Jeremy Allen , February 14th, 2014 07:34

Jeremy Allen examines the US's ongoing love affair with Paris, and the disconnect between the city's romanticised reputation and the day-to-day reality for artists in the French capital

We're only too aware of The Special Relationship in Britain, a Churchillian phrase in origin intimating close ties between the UK and the US which gets trotted out whenever Allied forces scramble for fossil fuels and bloodlet under ostensible acts of humanitarianism. It's a delusional bond between two nations that nobody outside of the political classes takes much notice of in real life, and never in the USA, where they fail to reciprocate almost entirely. Americans have their own special relationship to think about, not with a country but with a city not a million miles away from London, a habitat just over the channel from us that they appear transfixed by and hopelessly devoted to. Or at least the idea of it anyway.
________________________
### The tasks
a) Copy the Paris passage word for word from "We're only too" to "of it anyway.".
b) Extend the Paris passage beyond its final sentence, keeping its voice and line of argument.
The listing after the Paris passage is unrelated material.

### Information supplied
________________________
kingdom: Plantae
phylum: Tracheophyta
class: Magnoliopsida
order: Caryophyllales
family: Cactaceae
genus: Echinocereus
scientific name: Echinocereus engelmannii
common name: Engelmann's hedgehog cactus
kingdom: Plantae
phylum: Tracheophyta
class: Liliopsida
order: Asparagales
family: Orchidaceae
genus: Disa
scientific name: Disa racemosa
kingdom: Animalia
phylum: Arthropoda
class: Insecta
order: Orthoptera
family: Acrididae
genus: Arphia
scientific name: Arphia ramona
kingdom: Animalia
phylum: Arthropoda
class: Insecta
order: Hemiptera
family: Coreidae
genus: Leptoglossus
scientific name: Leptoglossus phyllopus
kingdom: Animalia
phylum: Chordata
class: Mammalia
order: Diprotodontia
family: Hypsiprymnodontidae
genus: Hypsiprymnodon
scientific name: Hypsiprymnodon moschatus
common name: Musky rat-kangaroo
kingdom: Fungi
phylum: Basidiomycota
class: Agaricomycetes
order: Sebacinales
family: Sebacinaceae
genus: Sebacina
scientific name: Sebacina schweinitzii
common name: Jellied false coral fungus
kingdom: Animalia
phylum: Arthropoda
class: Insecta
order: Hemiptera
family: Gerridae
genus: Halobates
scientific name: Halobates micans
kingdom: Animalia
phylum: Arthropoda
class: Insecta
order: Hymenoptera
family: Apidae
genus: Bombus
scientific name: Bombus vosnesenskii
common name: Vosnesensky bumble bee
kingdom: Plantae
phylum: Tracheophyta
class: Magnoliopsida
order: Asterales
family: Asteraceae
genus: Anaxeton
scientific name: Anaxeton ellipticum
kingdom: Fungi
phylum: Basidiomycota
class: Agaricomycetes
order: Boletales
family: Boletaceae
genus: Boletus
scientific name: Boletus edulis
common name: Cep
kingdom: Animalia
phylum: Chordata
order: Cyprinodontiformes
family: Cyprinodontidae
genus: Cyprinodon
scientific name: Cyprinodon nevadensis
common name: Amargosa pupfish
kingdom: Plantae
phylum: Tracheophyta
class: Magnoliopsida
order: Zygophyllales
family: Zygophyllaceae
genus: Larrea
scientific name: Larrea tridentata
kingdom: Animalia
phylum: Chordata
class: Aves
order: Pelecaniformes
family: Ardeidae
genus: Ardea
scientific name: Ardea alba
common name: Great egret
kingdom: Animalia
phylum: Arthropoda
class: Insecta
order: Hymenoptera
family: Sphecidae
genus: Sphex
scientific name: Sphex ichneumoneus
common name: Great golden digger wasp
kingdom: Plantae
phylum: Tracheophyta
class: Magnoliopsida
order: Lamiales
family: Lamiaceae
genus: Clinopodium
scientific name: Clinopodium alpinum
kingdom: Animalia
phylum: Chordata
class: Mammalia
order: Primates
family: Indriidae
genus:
________________________
### Answers given
a)
We're only too aware of The Special Relationship in Britain, a Churchillian phrase in origin intimating close ties between the UK and the US which gets trotted out whenever Allied forces scramble for fossil fuels and bloodlet under ostensible acts of humanitarianism. It's a delusional bond between two nations that nobody outside of the political classes takes much notice of in real life, and never in the USA, where they fail to reciprocate almost entirely. Americans have their own special relationship to think about, not with a country but with a city not a million miles away from London, a habitat just over the channel from us that they appear transfixed by and hopelessly devoted to. Or at least the idea of it anyway.

b)
"J'ai deux amours," sang Josephine Baker, "mon pays et Paris" (I have two loves, my country and Paris), and the late, great Josephine is by no means alone in her infatuation; Americans in creative industries have been paying homage to the city since the roaring twenties in song, in movies, on television and in books… from Hemingway's A Moveable Feast to Woody Allen's Midnight In Paris, two of the more obvious examples. The latter is of course deliberately beholden to the former, though intriguingly one wonders whether the Paris that has been disseminated throughout the world by Hollywood ever since Les Années folles, is more a simulacrum of the city as it was then, than anything it truly represents in the present. Post Haussmann, Paris may well be better at preserving in aspic it's art nouveau / art deco facade than other cities (who can only look on jealously and rue shortsighted cultural vandalism) but many of the freedoms it supposedly represents to America - and thenceforth the rest of the world - are no more or less free or utopian than any decent-sized metropolitan, occidental city in this age of globalised conformity.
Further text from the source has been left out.